Theatre Not Afternoon Tea at Oxo Tower Brasserie ★★☆☆☆

Laura Reynolds
By Laura Reynolds Last edited 70 months ago
Theatricality Dominates To The Detriment Of Experience At This Afternoon Tea Theatre Not Afternoon Tea at Oxo Tower Brasserie 2

The savoury elements of afternoon tea are things that we don't appreciate until they're not there — then, it turns out, we miss them. We really miss them.

The fair warning is there; Oxo Tower's Not Afternoon Tea is billed as an alternative to afternoon tea. Focus is very much on the sweet treats and the booze, and that goes for the new theatrical version too.

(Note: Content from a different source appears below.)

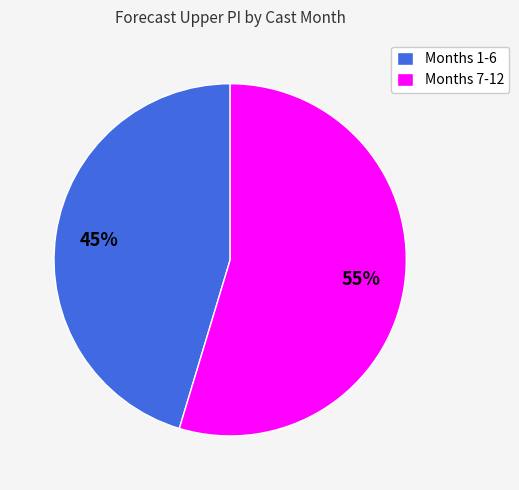

Combined, do Months 7-12 and Months 1-6 account for over 50%?

Yes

Scones and sandwiches don't feature at all, so we leap right in with a sour cherry and bergamot-filled skull and a goblet of Hamlet’s poison — a pear cider based cocktail. The piquant cherry mousse is the perfect palatte cleanser for whats's to come.

The sweet treats are beautifully presented.

Next, we're served a quartet of cakes, each one pertaining to the theme of a different musical in London. The towering witch's hat (Wicked) is a minty feat of culinary architecture, while the fruity lion's face (Lion King) is almost too cute to cut into. Each cake is tasty, but the chocolate and honey cake which represents Matilda is — although not a looker — by far the most moreish of the lot.

As well as being enjoyable to eat, the presentation is absolutely on point, but by halfway through, this doesn't matter any more. Each cake, you see, is paired with a cocktail which is served alongside it, leaving us seeing double. Creme de menthe, gin, brandy and various other booze-based tipples mix in our inadequately-lined stomachs (scones and sandwiches would have helped here...) until we're begging for the teetotal tea and biscuits course to be brought out.

The biscuits are stashed in our bags for later, and the waiter brings out the final hurrah, a box of chocolates to take home, each individual chocolate themed for another musical. It's a memorable touch to end the experience on, showing the level of thought that has gone into planning it.

We consider ourselves to have the most saccharine of sweet teeth, and even we find this meal too sugary. By the time we're retrieving our coats from the cloakroom, the fancy jars of pork crackling being peddled on the bar for £5 a pop are a thoroughly tempting way to get some salt back in our bloodstream.

The alcohol is also too much. The crux of the problem is that whoever designed the tea got carried away with the theatricality of it all, without stopping to think about the effects on those eating it. Individually, the components work, but all served together, it's overkill.

We're used to leaving afternoon tea servings feeling full, but booze-addled and sugar-soaked is a new one for us, and is proof that you can have too much of a good thing. Good looking it may be — Instagrammers will love it — but this Not Afternoon Tea isn't one for traditionalists, or those who value their teeth or liver.

Theatre Not Afternoon Tea at Oxo Tower Brasserie, £38 per person (£18 for children).